The last open tab is the Blogger tab
~~but not for long...good night!

Saturday, April 01, 2006

the integrator blog


Welcome to my friend John Weeks, blogging about integrative medicine at TheIntegratorBlog.com. John has been in the rough and tumble thick of things in the field of CAM ("complementary and alternative medicine"), and Integrative Medicine, for more than 20 years as a consultant, journalist, relationship-builder and policy influencer. And just as importantly, as the supportive spouse of one of the leaders of the naturopathic profession, Dr. Jeana Kimball.

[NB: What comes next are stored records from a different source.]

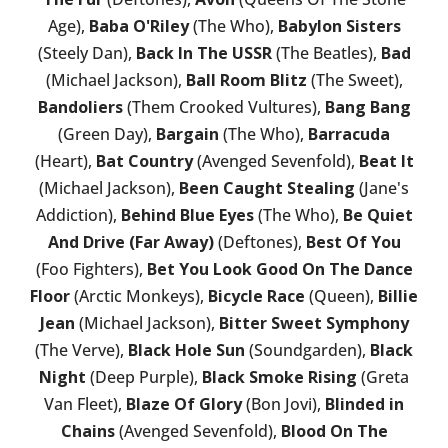
Age),
Baba O'Riley
(The Who),
Babylon Sisters
(Steely Dan),
Back In The USSR
(The Beatles),
Bad
(Michael Jackson),
Ball Room Blitz
(The Sweet),
Bandoliers
(Them Crooked Vultures),
Bang Bang
(Green Day),
Bargain
(The Who),
Barracuda
(Heart),
Bat Country
(Avenged Sevenfold),
Beat It
(Michael Jackson),
Been Caught Stealing
(Jane's
Addiction),
Behind Blue Eyes
(The Who),
Be Quiet
And Drive (Far Away)
(Deftones),
Best Of You
(Foo Fighters),
Bet You Look Good On The Dance
Floor
(Arctic Monkeys),
Bicycle Race
(Queen),
Billie
Jean
(Michael Jackson),
Bitter Sweet Symphony
(The Verve),
Black Hole Sun
(Soundgarden),
Black
Night
(Deep Purple),
Black Smoke Rising
(Greta
Van Fleet),
Blaze Of Glory
(Bon Jovi),
Blinded in
Chains
(Avenged Sevenfold),
Blood On The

The Integrator Blog's mission is: " Shaping an Industry, Creating Health" and its vision is based on the one that John helped shape as the executive director of The National Education Dialogue to Advance Integrated Health Care: Creating Common Ground (good work with a very long name!)
"We envision a healthcare system that is multidisciplinary and enhances competence, mutual respect and collaboration across all healthcare disciplines. This system will deliver effective care that is patient-centered, focused on health creation and healing and readily accessible to all populations."
He's only been blogging for a few weeks and there is already a ton of information there. Important reading for anyone interested in the history, business and public policy aspects of integrative and collaborative medicine and the creation of a healthy health-care system.